Why don't you like that?

Can we use inclusion-exclusion formula to calculate it?

Yes we can. Notice that D(N, k) = C(N, k)·!(N - k), and derangement of (N - k) can be calculated this way

What does "fixed points" mean?

There is another solution involving dynamic programming and constructing permutations.

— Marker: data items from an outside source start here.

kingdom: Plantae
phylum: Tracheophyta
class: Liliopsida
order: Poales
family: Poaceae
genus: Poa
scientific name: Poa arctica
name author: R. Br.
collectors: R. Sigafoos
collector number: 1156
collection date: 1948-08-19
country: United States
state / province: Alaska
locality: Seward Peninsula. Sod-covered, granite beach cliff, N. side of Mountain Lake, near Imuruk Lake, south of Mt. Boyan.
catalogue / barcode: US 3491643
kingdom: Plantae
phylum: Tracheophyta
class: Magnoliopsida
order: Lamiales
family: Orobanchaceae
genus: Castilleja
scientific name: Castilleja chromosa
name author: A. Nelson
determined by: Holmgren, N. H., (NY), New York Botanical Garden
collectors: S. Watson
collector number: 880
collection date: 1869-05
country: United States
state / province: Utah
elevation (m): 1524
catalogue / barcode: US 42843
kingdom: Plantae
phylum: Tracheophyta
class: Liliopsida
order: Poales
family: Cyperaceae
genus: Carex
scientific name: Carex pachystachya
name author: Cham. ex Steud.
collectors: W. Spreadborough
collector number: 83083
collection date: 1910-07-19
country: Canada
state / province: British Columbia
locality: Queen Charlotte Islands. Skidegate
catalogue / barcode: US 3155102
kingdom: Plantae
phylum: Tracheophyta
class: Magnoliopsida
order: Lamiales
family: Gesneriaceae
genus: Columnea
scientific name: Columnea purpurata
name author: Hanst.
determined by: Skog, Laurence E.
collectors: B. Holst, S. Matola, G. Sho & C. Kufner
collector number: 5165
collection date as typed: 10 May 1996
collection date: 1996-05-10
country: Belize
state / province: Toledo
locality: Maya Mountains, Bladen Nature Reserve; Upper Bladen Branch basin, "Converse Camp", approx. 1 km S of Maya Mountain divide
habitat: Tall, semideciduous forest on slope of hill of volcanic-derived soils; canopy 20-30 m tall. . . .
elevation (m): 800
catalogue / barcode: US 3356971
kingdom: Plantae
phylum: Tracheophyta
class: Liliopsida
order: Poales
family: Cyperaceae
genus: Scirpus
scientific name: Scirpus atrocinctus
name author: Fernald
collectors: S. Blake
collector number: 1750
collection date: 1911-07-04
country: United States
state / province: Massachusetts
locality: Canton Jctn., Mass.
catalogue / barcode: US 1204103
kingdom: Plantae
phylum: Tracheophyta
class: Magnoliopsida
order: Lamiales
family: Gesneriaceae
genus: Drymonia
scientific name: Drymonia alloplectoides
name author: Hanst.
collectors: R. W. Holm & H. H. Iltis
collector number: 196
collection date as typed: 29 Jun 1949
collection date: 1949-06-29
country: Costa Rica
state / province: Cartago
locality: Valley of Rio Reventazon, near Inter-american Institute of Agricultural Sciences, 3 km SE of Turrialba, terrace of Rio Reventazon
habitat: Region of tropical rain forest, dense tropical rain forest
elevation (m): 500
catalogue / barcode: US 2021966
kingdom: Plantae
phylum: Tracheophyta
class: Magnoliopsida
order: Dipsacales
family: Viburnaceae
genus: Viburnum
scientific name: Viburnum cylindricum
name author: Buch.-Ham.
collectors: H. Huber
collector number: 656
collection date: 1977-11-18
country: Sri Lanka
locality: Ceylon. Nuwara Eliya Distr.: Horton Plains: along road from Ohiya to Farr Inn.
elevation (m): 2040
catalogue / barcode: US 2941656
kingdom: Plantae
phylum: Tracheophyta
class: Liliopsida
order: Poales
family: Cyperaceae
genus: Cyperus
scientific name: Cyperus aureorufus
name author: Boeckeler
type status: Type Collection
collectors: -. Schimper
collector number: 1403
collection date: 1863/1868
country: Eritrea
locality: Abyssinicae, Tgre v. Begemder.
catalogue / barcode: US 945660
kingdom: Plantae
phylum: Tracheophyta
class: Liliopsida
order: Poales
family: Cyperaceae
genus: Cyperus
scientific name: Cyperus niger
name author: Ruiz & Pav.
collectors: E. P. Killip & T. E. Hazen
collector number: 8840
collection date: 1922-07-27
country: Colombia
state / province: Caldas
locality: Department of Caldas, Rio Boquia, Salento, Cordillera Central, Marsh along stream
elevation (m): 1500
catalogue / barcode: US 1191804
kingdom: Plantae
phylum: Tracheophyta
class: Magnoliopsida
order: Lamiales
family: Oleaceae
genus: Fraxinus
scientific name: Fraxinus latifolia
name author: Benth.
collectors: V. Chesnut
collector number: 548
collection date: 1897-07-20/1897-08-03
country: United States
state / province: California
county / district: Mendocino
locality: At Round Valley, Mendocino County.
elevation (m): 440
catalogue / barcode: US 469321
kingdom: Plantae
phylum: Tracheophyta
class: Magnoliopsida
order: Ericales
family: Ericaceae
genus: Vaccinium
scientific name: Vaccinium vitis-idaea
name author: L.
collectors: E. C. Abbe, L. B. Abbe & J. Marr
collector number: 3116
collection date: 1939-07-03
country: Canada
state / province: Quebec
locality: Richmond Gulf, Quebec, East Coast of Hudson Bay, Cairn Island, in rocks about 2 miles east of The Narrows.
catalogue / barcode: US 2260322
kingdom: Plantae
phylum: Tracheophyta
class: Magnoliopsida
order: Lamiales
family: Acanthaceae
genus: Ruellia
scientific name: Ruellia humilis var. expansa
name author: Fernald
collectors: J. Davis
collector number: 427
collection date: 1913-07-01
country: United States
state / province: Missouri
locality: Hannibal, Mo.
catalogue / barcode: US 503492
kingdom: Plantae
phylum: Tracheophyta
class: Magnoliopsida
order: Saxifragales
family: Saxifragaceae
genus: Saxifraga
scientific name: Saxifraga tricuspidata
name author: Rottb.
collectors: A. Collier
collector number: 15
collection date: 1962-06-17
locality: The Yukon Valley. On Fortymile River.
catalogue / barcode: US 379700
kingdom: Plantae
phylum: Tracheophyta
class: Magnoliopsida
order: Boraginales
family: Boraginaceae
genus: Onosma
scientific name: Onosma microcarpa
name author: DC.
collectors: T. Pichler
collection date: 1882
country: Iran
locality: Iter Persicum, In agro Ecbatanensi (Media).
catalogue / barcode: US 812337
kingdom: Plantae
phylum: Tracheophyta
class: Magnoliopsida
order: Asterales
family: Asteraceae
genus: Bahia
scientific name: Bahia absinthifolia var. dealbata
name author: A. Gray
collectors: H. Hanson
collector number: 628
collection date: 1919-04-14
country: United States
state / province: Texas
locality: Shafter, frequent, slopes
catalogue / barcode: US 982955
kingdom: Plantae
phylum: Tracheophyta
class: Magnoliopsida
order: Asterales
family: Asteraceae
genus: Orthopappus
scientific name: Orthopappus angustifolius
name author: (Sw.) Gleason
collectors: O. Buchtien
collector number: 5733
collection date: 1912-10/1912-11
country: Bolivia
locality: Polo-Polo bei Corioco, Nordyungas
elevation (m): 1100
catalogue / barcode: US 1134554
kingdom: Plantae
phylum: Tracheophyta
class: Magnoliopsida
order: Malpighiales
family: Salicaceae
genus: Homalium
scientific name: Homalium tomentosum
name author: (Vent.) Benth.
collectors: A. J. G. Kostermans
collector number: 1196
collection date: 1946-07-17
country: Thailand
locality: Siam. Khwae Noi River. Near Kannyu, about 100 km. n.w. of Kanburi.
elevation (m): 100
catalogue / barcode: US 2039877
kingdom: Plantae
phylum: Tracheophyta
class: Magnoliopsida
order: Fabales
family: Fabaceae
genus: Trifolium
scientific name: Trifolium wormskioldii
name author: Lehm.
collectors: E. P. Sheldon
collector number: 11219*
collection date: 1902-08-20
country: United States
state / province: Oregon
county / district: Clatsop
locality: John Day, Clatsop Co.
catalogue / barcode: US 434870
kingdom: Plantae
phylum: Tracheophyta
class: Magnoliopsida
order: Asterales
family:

First, consider the following way of constructing all permutations of length n from all permutations of length (n - 1). Suppose we have a permutation of length (n - 1), for example, n = 6 and the permutation is a b c d e. Put the new element n at the back of the permutation. Then, swap the new last element with one of the elements, including itself. We get n different permutations:

a b c d e n   ->   n b c d e a   (swap elements 1 and 6)
a b c d e n   ->   a n c d e b   (swap elements 2 and 6)
a b c d e n   ->   a b n d e c   (swap elements 3 and 6)
a b c d e n   ->   a b c n e d   (swap elements 4 and 6)
a b c d e n   ->   a b c d n e   (swap elements 5 and 6)
a b c d e n   ->   a b c d e n   (swap elements 6 and 6, no change)

Note that different permutations a b c d e produce different permutations of length 6. So, this process allows to construct all permutations of length n from all permutations of length (n - 1).

Now, look what happens with the fixed points during this process. Let there be k fixed points in the permutation a b c d e. Clearly, 0 ≤ k ≤ (n - 1).

• If we swap n with n, the number of fixed points increases by 1 (all the fixed points from a b c d e plus the new element n).

• If we swap n with a fixed point (k possibilities), the number of fixed points decreases by 1.

• If we swap n with an element which is already not in its place ((n - 1) - k possibilities), the number of fixed points stays constant.

We can now formulate a “forward” dynamic programming approach. If we know D(n - 1, k) = x, it contributes:

• x to D(n, k + 1),

• x·k to D(n, k - 1) and

• x·((n - 1) - k) to D(n, k).

The “backward” dynamic programming solution (of the form D(n, k) = ...) can also be formulated.